Data records Start Marker

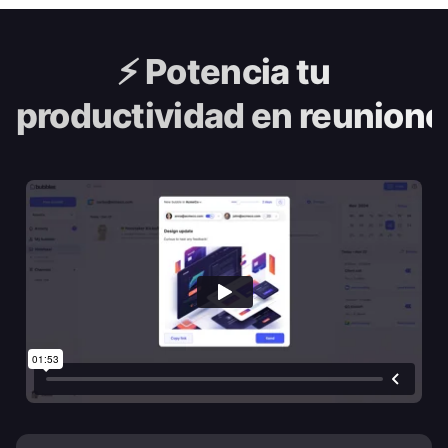
⚡️
Potencia tu
productividad en reunione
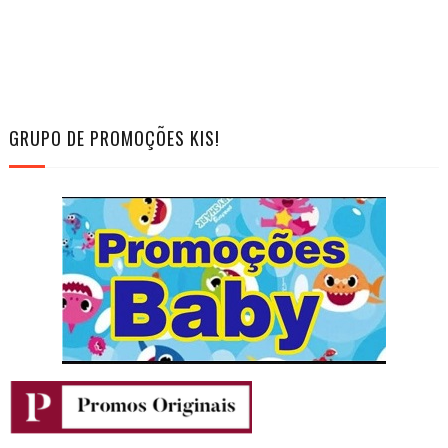
GRUPO DE PROMOÇÕES KIS!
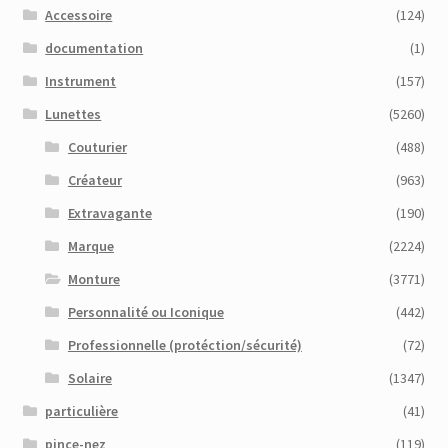
Accessoire
(124)
documentation
(1)
Instrument
(157)
Lunettes
(5260)
Couturier
(488)
Créateur
(963)
Extravagante
(190)
Marque
(2224)
Monture
(3771)
Personnalité ou Iconique
(442)
Professionnelle (protéction/sécurité)
(72)
Solaire
(1347)
particulière
(41)
pince-nez
(119)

Data records End Marker

__Exercise objective__
The answer should contain every line of the material exactly as written and no pictures.

__Solved problem__
⚡️
Potencia tu
productividad en reunione
GRUPO DE PROMOÇÕES KIS!
Accessoire
(124)
documentation
(1)
Instrument
(157)
Lunettes
(5260)
Couturier
(488)
Créateur
(963)
Extravagante
(190)
Marque
(2224)
Monture
(3771)
Personnalité ou Iconique
(442)
Professionnelle (protéction/sécurité)
(72)
Solaire
(1347)
particulière
(41)
pince-nez
(119)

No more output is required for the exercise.